While its not our job to tell you who is bad and who is not we often think about future of this “busi­ness”. Research­ing takes up time, and time is cash, it also require knowl­edge and experience.

But is the tal­ent and as we called it before — spe­cial knowl­edge — really required in security?

Dif­fer­ent peo­ple have dif­fer­ent opin­ions, but you have to admit that search­ing and exploit­ing bugs or flaws has become eas­ier nowa­days, much eas­ier then it was year or two ago. Poten­tially researcher can now choose from mul­ti­ple of appli­ca­tions that were crafted to help doing that time-​consuming job.

For exam­ple, dur­ing this year Black Hat con­fer­ence Mozilla pre­sented new tool allow­ing you to play with Fire­fox and other browsers, Jesse Rud­er­man pub­lished JavaScript Fuzzer doing sim­i­lar job, we can’t for­get about appli­ca­tions like Immu­nity Debug­ger that — quot­ing from project’s website:

“Immu­nity Debug­ger is a pow­er­ful new way to write exploits, ana­lyze mal­ware, and reverse engi­neer binary files…

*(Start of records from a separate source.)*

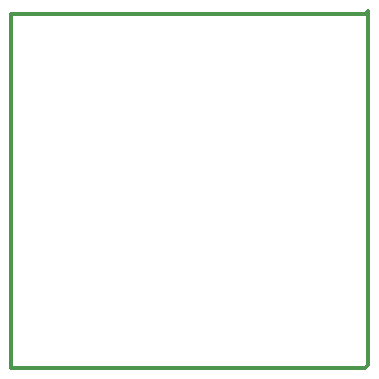
<source format=gbr>
G04 start of page 4 for group 2 idx 2 *
G04 Title: (unknown), outline *
G04 Creator: pcb 4.3.0 *
G04 CreationDate: Wed Nov 16 10:12:24 2022 UTC *
G04 For: harkaitz *
G04 Format: Gerber/RS-274X *
G04 PCB-Dimensions (mm): 100.00 80.00 *
G04 PCB-Coordinate-Origin: lower left *
%MOMM*%
%FSLAX43Y43*%
%LNOUTLINE*%
%ADD23C,0.300*%
G54D23*X31000Y27000D02*X1000D01*
Y57000D01*
X31000D01*
X31250Y57250D01*
Y27250D01*
X31000Y27000D01*
M02*

</source>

*Cuts exploit devel­op­ment time by 50%*Simple, under­stand­able inter­faces

*Con­nec­tiv­ity to fuzzers and exploit devel­op­ment tools…

Don’t for­get there are many of such tools doing (some of the) job for you, not to men­tion tons of on-​line guides and FAQ’s in var­i­ous top­ics in secu­rity…”

So, is “hack­ing” really that hard? Is it really meant for geeks? Or is it becom­ing a chance to get cash, fame or what­ever else with few mouse clicks?

Tal­ent, any­way, is needed in hack­ing. And no tool can replace it.